Sunday, April 21, 2013

Drama drama drama

Well, that didn't take long for me to fall out of habit. All last week, I thought "I should write", but for some reason, I didn't. I had a REALLY stressful week! A relationship that didn't really exist, ended. A friendship crashed and burned. And my course almost got the best of me!

I'm taking the mortgage broker's course. I'm thisclose to being done, but the last 2 chapters have really challenged me! Investment Analysis was a really long and boring chapter, but the assignment wasn't too hard. I even managed to get 100%! And then I moved on to Statements of Adjustment... OH BOY!!  Short chapter. When I was done reading, I was positive I knew what I was doing. I was pumped to get the assignment done and handed in. I finished reading the chapter about 5 minutes before the end of my Friday shift (yes, I get paid to study). I debated taking the books home and knocking out the assignment over the weekend, but I had karaoke planned for that night, and hockey all weekend (not playing, watching). So I left it there with the plan of getting it done first thing Monday morning. Work was a little busy Monday, so I didn't get to it until the afternoon, and wowsers! I did NOT know what I was doing!! Just when I thought I had it, the numbers didn't match. But I struggled through, I re-did questions over and over until I got the right answers.. Assignment submitted last night! Now I wait... but that is out of the way!

For the last few months, I've been texting with this guy. He's funny, he likes hockey, he has decent grammar, he's got a kid and doesn't want to have any more, he's the right age, cute in that goofy kind of way... he's basically everything I'm looking for in a guy. Or so I thought. I knew there was another woman in his life, but I was under the impression that he was no more involved with her, than he was with me.

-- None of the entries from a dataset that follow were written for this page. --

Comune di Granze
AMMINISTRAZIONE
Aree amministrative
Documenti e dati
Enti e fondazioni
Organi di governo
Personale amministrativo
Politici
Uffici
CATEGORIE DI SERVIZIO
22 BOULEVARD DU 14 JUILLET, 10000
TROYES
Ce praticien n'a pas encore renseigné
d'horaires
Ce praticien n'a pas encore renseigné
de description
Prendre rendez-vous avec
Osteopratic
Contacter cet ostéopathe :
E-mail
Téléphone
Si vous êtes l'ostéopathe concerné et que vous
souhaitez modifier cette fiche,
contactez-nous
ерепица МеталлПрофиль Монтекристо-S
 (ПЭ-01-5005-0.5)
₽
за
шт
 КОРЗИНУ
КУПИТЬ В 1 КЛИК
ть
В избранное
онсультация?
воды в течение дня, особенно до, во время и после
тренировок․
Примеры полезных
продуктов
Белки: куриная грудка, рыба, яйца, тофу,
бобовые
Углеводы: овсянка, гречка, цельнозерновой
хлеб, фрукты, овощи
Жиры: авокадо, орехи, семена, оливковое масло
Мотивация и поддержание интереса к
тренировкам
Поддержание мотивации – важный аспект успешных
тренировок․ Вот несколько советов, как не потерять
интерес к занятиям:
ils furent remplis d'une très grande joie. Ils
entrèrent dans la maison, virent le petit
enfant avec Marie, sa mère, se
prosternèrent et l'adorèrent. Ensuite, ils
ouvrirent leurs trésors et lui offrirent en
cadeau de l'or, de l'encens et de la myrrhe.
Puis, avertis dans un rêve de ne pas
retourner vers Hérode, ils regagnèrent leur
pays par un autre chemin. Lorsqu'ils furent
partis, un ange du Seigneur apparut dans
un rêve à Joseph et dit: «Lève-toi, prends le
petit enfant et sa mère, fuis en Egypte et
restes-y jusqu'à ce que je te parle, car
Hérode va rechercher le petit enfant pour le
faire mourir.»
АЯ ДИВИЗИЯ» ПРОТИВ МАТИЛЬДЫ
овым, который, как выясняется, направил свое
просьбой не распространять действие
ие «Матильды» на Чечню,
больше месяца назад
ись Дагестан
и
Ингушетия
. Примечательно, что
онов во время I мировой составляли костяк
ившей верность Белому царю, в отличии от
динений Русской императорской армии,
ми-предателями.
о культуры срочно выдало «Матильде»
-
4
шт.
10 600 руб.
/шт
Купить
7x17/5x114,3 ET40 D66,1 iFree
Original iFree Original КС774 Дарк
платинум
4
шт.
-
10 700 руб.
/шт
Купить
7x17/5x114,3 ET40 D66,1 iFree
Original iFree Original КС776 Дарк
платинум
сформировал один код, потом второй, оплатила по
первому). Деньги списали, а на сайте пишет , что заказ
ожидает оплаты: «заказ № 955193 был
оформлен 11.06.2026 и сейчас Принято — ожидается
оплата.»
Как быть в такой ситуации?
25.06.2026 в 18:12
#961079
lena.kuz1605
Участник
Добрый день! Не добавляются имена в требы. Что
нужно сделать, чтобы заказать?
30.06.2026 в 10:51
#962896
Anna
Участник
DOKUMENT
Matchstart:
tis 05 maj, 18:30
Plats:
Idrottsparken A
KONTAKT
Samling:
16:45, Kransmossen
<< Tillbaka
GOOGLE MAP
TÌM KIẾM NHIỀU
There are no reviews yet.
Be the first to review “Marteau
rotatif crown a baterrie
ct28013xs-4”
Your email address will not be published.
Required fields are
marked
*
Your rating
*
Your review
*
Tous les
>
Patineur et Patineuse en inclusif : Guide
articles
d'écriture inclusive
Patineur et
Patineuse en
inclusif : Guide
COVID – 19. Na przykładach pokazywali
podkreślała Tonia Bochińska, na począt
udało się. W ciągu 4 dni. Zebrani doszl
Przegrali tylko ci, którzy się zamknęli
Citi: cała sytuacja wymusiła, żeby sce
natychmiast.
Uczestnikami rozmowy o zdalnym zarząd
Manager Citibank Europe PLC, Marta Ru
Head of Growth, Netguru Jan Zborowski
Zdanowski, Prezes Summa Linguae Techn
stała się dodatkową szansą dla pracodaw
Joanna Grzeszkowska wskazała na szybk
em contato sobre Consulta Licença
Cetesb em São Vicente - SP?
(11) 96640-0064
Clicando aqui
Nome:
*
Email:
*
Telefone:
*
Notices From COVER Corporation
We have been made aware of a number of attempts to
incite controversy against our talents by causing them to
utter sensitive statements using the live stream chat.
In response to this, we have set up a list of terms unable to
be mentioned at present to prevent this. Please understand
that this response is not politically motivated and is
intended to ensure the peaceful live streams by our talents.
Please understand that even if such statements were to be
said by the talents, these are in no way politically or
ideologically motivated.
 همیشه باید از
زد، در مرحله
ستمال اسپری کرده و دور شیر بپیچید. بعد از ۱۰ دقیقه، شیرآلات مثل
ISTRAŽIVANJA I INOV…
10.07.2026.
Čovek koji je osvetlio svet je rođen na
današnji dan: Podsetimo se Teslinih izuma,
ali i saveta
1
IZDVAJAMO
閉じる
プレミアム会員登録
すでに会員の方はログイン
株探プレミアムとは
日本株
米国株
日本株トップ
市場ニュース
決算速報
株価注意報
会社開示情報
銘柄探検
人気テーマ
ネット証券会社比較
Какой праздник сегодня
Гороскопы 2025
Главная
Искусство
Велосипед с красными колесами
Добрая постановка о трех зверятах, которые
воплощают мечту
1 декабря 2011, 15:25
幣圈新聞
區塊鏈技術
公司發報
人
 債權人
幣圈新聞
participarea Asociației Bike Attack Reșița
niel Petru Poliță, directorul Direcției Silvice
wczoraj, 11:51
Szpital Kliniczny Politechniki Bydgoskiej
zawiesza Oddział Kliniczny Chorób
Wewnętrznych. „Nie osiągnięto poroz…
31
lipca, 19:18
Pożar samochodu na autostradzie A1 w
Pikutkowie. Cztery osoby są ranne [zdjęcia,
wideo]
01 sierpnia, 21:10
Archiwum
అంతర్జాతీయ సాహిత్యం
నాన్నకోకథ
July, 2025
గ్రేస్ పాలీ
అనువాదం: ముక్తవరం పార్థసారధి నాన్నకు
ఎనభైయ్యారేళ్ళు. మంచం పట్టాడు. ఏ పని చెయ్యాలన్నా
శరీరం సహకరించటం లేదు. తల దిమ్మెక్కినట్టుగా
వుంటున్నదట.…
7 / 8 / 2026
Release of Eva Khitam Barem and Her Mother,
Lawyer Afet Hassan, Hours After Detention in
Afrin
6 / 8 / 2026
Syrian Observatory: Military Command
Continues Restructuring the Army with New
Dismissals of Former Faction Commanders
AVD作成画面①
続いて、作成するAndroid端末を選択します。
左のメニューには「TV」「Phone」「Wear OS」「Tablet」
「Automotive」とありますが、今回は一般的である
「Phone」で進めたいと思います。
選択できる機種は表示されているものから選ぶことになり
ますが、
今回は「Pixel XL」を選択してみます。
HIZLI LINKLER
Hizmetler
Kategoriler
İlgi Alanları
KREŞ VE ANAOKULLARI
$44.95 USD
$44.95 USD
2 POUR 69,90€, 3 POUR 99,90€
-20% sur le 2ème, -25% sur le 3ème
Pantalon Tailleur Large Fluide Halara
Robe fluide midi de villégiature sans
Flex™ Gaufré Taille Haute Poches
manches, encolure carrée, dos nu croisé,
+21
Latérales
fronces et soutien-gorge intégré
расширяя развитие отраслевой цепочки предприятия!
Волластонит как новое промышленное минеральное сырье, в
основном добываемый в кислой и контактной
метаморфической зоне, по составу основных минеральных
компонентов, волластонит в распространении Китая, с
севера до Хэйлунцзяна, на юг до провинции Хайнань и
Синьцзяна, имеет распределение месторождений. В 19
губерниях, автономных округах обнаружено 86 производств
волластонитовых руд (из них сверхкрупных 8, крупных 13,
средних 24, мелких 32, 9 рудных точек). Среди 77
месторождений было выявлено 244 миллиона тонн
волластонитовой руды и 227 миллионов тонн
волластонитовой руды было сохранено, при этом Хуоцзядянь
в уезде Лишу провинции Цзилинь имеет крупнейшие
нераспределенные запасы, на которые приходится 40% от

Well maybe a little more.  I think I believed what I wanted to believe, because he was that guy that I'd been waiting five years to find (yeah... that's right... five years single). Well, turns out he's also really good at lying! I got home from a strange night of karaoke, decided I was up way past my bedtime, and went to bed. Before I went to sleep, I checked my Facebook, and there it was. A picture collage of him and this other girl. One of the pictures had her holding a bouquet. I scroll down a little farther, and my heart breaks! There is his status, saying that he and the other woman had gotten married while on their vacation. And just like that, the end of a relationship that never really existed. And the end of a friendship... but that's not the one that crashed and burned!

I have to be careful how I word the friendship story, as it involves family. I'll tell the abridged version. Person 1 I considered to be a friend, due to her relationship with a close family member. Person 2 is the family member. Weeks ago, person 1 sent me an inbox, telling me that person 2 had been asked to leave. I really wasn't sure why I was being involved in the situation, as it seemed to me that the situation was  still ongoing. So I ignored it for a while. Later, I messaged person 2 and let him know I had been informed, and that I didn't know why. I also let him know that I was there for him and that I hoped things could be worked out. Early this week, I was sent a message from person 1, from person 2's page, stating that it was nice to read my thoughts. I then found myself deleted from both pages. Person 1's page, I understood. But I was sure that she also deleted me from person 2, and that's NOT ok. I had to take a couple days to calm down, and I finally sent him an email. My suspicions were confirmed, and it was her, and not him that deleted me. I've since been re-added to his page, but I don't think the friendship with person 1 can be mended.

So needless to say, I've had a stressful week! Next week, I work on my assignment, and eating better, and getting on the damned elliptical that keeps staring at me!

Time to say screw the liars, screw the drama... it needs to be about me!! Time to get back to what I love, and time to love me.